This 62-year-old female presents with chronic intractable low back pain with radiation down the front of her thighs. The patient had had two prior fusion surgeries: She initially had an L4-S1 fusion twelve years prior and a subsequent revision extension of her fusion at L3-4 that she had three years prior. She had a long-term history of smoking. She had mild hip flexor weakness, right greater than right. Imaging studies revealed next segment degeneration and stenosis at L2-3. (Figs. 1a and 1b and 2).
The patient failed conservative management and was recommended to have a revision decompression with extension of her fusion to L2. The patient underwent a revision L1-L3 decompression with exploration of the lumbar fusion, and removal of the previously placed construct. The fusion was rock solid which was interesting given her extensive smoking history but we had used bone morphogenetic protein to augment her previous fusion.

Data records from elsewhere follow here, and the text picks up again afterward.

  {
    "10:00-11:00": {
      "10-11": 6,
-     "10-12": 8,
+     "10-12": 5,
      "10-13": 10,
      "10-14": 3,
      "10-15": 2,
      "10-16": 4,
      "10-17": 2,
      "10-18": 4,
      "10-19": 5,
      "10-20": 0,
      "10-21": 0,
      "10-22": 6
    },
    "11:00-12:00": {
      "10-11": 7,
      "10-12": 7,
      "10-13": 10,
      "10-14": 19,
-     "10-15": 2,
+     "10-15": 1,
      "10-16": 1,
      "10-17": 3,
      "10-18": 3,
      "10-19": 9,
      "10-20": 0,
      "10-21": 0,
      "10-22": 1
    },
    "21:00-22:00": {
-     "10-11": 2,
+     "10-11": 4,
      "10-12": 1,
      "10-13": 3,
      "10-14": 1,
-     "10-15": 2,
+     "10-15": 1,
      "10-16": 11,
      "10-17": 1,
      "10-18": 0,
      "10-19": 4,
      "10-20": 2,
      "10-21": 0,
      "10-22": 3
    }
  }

During the decompression we removed the inferior facets of L2 after the L3 screws were removed. This is a key maneuver in a revision decompression as it allows access to a dissection plane that allows the foramina and both L3 nerve roots to safely be decompressed. The L2 lamina is removed as well as a dissection plane at the inferior aspect of the bone is developed with an up biting curette. Because of her solid fusion it was only necessary to add new screws at L2 and L3 giving her a shorter construct and less potential stress at the next segment. Post operatively the patient did very well with resolution of leg pain and improved strength in her proximal leg strength. (Figure 3)

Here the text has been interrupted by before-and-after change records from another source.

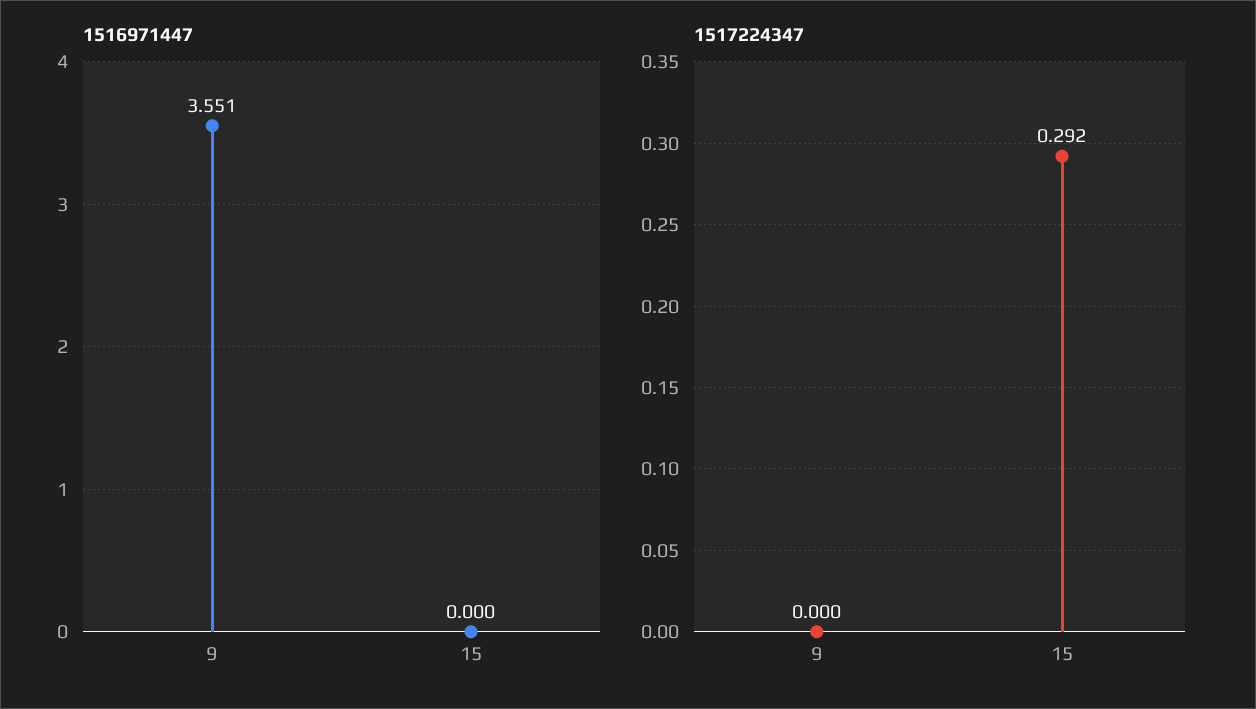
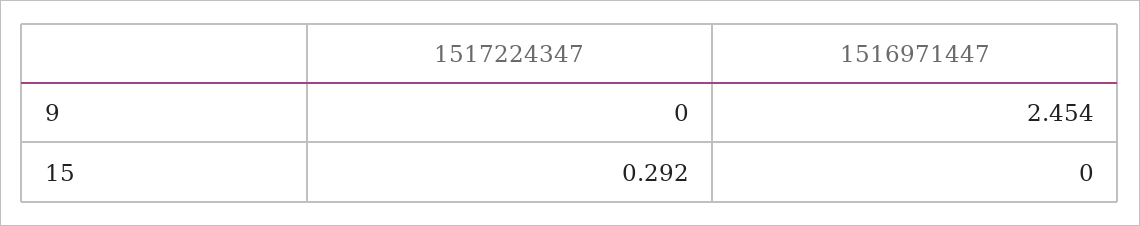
  {
    "1516971447": {
-     "9": 3.551,
+     "9": 2.454,
      "15": 0
    },
    "1517224347": {
      "9": 0,
      "15": 0.292
    }
  }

Patients who have lumbar fusion surgery are at risk for developing adjacent segment degeneration (ASD) after their index surgery. Patients who develop ASD can have radiographic findings of next segment disease above or below the fusion level. This may consist radiographically of premature disc degeneration, stenosis, spondylolisthesis or retrolistesis, or facet arthropathy. Patients may or may not be symptomatic. The incidence of incidental radiographic findings from many studies ranges from 8-100%. Another analysis of various studies found the rate of asymptomatic ASD to range from 5.2-49%. Patients who have symptomatic ASD is defined as a patient who had relief of their symptoms from the index surgery for a period of time and then develop new symptoms with concurrent correlative radiographic findings. In general, the incidence of development of symptomatic lumbar adjacent level disease ranges from 2-14% per year. Ghiselli et al found the rate of symptomatic degeneration requiring revision surgery to be 16.5% at 5 years, and 36.1% at 10 years after the initial fusion surgery. Risk factors for development of adjacent level disease include but not limited to smoking, BMI, length of fusion construct, disruption of facet complex above during the index fusion, prior degree of disc or facet degeneration and listhesis. Patients who develop ASD with symptoms should be treated with all means of conservative management unless they have a progressive neurological deficit. Revision surgery has attendant risks of a higher incidence of CSF leak as there is scar formation and the anatomy is often distorted. It is important to establish dissection planes early in the surgery with tools such as upbiting curettes. There is controversy whether minimally invasive approaches or dynamic stabilization improves the incidence of adjacent level disease. There are some studies that demonstrate a higher incidence of complications such as durotomy as there are limitations of visualization during minimally invasive procedures. There are some studies that also demonstrate that instrumented fusions have a higher rate of ASD versus noninstrumented fusions. This certainly may be an important consideration in older patients with osteoporosis and comorbidities. Patients who have a long smoking history undergoing fusion surgery would benefit from the use of bone morphogenetic protein.
Lee SL, Hwang, CJ, Lee, SW, et al. Risk factors for adjacent segment disease after lumbar fusion. Eur Spine J. 2009 Nov; 18(11);1967-1963, doi: 10.1007/s0056-009-1060-3.